══ GIVEN DATA
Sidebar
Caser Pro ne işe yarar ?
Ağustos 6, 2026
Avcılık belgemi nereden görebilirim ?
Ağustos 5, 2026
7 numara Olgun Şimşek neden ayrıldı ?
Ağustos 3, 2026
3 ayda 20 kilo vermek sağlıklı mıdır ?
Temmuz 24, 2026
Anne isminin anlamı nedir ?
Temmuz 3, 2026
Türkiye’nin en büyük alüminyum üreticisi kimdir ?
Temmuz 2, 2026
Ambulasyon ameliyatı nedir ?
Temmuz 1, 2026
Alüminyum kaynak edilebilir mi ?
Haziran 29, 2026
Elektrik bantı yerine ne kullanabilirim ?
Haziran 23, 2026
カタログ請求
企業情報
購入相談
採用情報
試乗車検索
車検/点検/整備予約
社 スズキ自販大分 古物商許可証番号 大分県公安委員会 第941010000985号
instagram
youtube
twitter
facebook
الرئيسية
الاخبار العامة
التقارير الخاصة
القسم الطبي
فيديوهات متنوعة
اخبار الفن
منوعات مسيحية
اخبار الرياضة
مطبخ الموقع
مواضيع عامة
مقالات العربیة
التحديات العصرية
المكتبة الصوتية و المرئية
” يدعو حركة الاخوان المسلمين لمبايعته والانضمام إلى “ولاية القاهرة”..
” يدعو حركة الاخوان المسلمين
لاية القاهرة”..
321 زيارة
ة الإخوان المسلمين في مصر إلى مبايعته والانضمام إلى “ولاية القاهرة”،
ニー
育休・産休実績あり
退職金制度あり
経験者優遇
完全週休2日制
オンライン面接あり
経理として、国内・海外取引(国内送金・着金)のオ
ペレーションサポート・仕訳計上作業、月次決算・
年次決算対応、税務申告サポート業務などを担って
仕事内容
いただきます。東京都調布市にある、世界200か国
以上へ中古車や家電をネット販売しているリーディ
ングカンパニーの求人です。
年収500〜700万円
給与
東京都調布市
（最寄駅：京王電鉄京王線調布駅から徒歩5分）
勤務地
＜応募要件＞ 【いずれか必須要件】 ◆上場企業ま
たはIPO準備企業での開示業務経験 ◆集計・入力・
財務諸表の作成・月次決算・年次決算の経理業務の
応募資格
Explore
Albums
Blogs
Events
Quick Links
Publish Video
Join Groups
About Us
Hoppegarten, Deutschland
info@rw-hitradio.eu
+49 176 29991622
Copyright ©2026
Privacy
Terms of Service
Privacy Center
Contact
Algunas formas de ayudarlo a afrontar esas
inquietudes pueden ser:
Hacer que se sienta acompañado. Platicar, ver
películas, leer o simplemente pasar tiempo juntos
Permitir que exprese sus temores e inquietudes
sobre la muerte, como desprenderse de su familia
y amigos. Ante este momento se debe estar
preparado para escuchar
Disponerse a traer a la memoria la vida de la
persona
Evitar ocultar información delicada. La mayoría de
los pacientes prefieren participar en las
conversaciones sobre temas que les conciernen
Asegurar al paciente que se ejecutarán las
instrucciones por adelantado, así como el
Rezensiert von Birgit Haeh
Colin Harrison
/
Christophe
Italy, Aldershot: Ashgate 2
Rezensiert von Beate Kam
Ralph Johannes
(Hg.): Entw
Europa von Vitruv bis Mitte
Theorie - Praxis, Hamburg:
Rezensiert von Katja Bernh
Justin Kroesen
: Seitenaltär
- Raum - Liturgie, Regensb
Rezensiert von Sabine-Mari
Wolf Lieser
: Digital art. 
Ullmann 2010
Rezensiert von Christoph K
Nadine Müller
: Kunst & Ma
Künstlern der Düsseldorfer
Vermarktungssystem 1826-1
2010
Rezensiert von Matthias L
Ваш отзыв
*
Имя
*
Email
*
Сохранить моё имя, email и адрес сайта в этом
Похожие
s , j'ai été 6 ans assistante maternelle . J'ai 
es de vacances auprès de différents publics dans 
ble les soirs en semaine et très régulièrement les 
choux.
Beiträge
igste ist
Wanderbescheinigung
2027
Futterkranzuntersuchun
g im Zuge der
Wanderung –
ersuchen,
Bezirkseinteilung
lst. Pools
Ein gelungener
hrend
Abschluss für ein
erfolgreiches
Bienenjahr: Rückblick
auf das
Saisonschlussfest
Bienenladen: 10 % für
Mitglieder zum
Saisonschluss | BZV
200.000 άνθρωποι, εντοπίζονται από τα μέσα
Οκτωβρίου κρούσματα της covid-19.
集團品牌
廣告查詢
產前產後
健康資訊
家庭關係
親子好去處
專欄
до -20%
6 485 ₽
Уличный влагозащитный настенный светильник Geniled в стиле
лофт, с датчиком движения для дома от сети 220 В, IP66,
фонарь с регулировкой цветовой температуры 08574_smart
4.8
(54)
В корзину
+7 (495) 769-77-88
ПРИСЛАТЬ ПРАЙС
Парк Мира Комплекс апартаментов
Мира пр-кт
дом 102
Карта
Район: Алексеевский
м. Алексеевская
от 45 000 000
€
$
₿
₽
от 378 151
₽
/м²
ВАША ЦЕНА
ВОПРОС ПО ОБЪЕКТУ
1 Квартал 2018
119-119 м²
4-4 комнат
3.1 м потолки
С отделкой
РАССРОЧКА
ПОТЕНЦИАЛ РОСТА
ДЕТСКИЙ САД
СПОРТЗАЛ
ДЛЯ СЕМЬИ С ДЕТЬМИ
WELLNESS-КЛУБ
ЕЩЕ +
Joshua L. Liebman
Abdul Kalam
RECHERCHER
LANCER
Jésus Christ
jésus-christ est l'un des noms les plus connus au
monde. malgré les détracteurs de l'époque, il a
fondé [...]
════
:: TASK TO COMPLETE ::
Look through the material and find each line that includes "inquietudes", then copy it.

:: SOLVED EXERCISE ::
inquietudes pueden ser:
Permitir que exprese sus temores e inquietudes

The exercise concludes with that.